** Opening RECORDS SUPPLIED block **
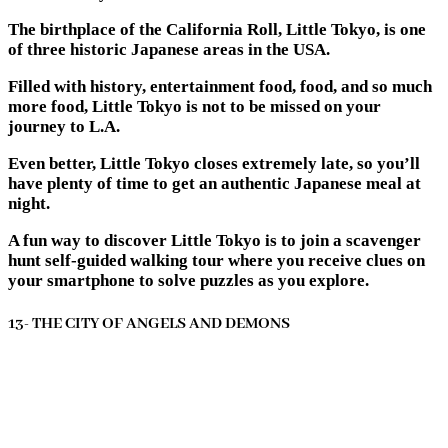
The birthplace of the California Roll, Little Tokyo, is one
of three historic Japanese areas in the USA.
Filled with history, entertainment food, food, and so much
more food, Little Tokyo is not to be missed on your
journey to L.A.
Even better, Little Tokyo closes extremely late, so you’ll
have plenty of time to get an authentic Japanese meal at
night.
A fun way to discover Little Tokyo is to join a scavenger
hunt self-guided walking tour where you receive clues on
your smartphone to solve puzzles as you explore.
13- THE CITY OF ANGELS AND DEMONS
** Closing RECORDS SUPPLIED block **
▶ _WHAT IS NEEDED_
Present every line of text read from the records as a numbered list, leaving out blank lines and the pictures.

▶ _WRITTEN SOLUTION_
1. The birthplace of the California Roll, Little Tokyo, is one
2. of three historic Japanese areas in the USA.
3. Filled with history, entertainment food, food, and so much
4. more food, Little Tokyo is not to be missed on your
5. journey to L.A.
6. Even better, Little Tokyo closes extremely late, so you’ll
7. have plenty of time to get an authentic Japanese meal at
8. night.
9. A fun way to discover Little Tokyo is to join a scavenger
10. hunt self-guided walking tour where you receive clues on
11. your smartphone to solve puzzles as you explore.
12. 13- THE CITY OF ANGELS AND DEMONS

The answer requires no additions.